Pretérito Imperfecto

#MaestrosInolvidables

Don Servando fue mi profesor de lengua. Recuerdo su perfil enjuto, su castaña pronunciada y sus dos ojillos negros. La verdad, parecía una cabra mosqueada. Claro, que nosotros le hacíamos rabiar, como aquella vez en la que dejamos una rana en su silla y casi la aplasta con sus posaderas. Conservo en mi retina su cara de asco. Fuimos injustos, hicimos pagar a toda la clase nuestra fechoría.

Cada vez que redacto una memoria pienso en él como el culpable de que no falte ningún acento y de que le sobren uves mal puestas o enes antes de pes. Nuestro profesor era un señor austero y malhumorado, pero no era mal tipo. Tenía una ética espartana, ética y estética, como decía un tal Immanuel Kant, del que nos hablaba a nuestros imberbes doce años, cuando teníamos la cabeza llena de dudas, de cromos de fútbol y de vagos instintos sexuales. A nosotros nos parecía que el tal Kant tenía nombre de extremo izquierdo del Bayern de Múnich o del Eintracht de Frankfurt. Aparte de la ortografía, también nos enseñó los tiempos verbales. El pasado, el futuro, el pretérito imperfecto, o el pretérito perfecto de indicativo. Don Servando comparaba estos dos últimos con Caín y Abel. El pretérito imperfecto, Caín, definía la imperfección de la vida, la relatividad del mundo en el que vivíamos, con su cúmulo indeterminado de variantes que confluían en cada acción. En cambio, el pretérito perfecto, Abel, definía un estado tan exacto y cartesiano que no casaba con el mundo caótico en el que vivíamos. Por eso, según su curiosa teoría, Abel murió a manos del envidioso Caín. Nuestro profesor cautivaba a toda la clase con teorías tan sugestivas como ésta. Y es que era un señor muy leído, de los que se llamaban librepensadores.
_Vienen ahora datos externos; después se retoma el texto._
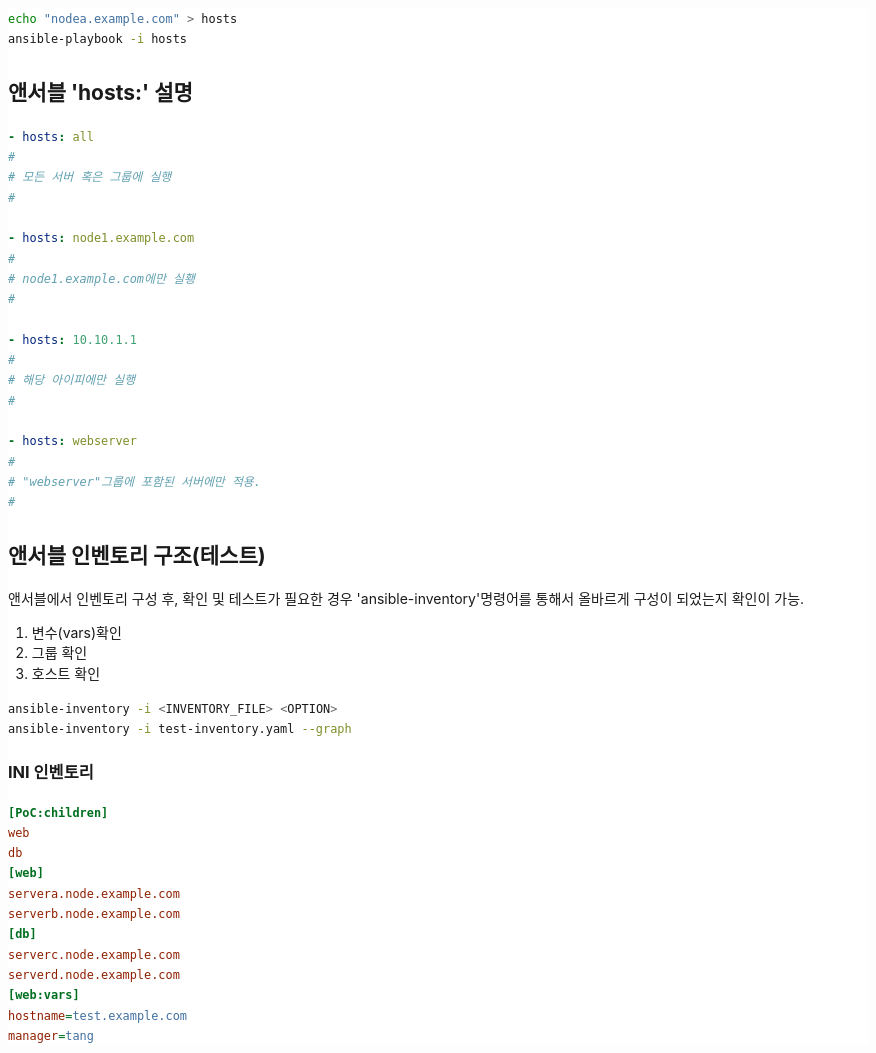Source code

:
 ```bash
echo "nodea.example.com" > hosts
ansible-playbook -i hosts 
```
## 앤서블 'hosts:' 설명

```yaml
- hosts: all
#
# 모든 서버 혹은 그룹에 실행
#

- hosts: node1.example.com
#
# node1.example.com에만 실횅
#

- hosts: 10.10.1.1
#
# 해당 아이피에만 실행
#

- hosts: webserver
#
# "webserver"그룹에 포함된 서버에만 적용.
#
```


## 앤서블 인벤토리 구조(테스트)

앤서블에서 인벤토리 구성 후, 확인 및 테스트가 필요한 경우 'ansible-inventory'명령어를 통해서 올바르게 구성이 되었는지 확인이 가능.

1. 변수(vars)확인
2. 그룹 확인
3. 호스트 확인

```bash
ansible-inventory -i <INVENTORY_FILE> <OPTION>
ansible-inventory -i test-inventory.yaml --graph
```
### INI 인벤토리
```ini
[PoC:children]
web
db
[web]
servera.node.example.com
serverb.node.example.com
[db]
serverc.node.example.com
serverd.node.example.com
[web:vars]
hostname=test.example.com
manager=tang

```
A mi edad creía que era algo así como un poeta, hoy sé exactamente lo que significa. Yo le veía como un Quijote, a la vez soñador y triste, siempre recto y odiador de las injusticias. De alguna manera ese papel que yo le asignaba en mis fantasías lo interpretó trágicamente en la realidad.

Pienso mucho en él, y en esos años raros. Nunca entendí porqué dejó de dar clases, era nuestro mejor profesor. Tampoco entendí porqué ese secretismo sobre su desaparición, ni las miradas huidizas de los profesores cuando preguntabas, o los pescozones de mi padre diciéndome «calla niño y atiende a la sopa, que se enfría».

Con los años comprendí el lenguaje secreto de los adultos, y supe lo que significaba la palabra “Represaliado”. También supe del hipócrita y vacío concepto de la “Patria”, y que el sacrosanto “Patriotismo”, no era más que un lugar común al que se agarraban los rencorosos. Un ridículo orgullo de golpe en el pecho que encubría envidias enquistadas. En el camino también se me cruzó la palabra “Integridad”, finalmente apareció la palabra que más dolor me produjo conocer… “Delación”. Nunca se supo quien le denunció, si alguna de las “fuerzas vivas”, o el vecino envidioso de la esquina. El caso es que le separaron del servicio, le quitaron la plaza y ya no pudo enseñar más, a menos que lo hiciera de forma clandestina. Salió del pueblo con lo que pudo. Nadie supo hacia dónde.

Quiero pensar que dispondría de algún dinero ahorrado, que alguien lo acogería con cariño en alguna parte. Hoy, a mis setenta y cinco años, me he puesto a pensar en él, en su flamante aspecto, en su figura de dandy, en su rictus austero, y le he visto conversar animado en algún punto de Alemania con su idolatrado Immanuel Kant. Hablaban de rectitud, del imperativo categórico, de ética y de estética. Luego he llorado como lo haría un niño de doce años que se da cuenta de repente de que ha perdido para siempre la inocencia.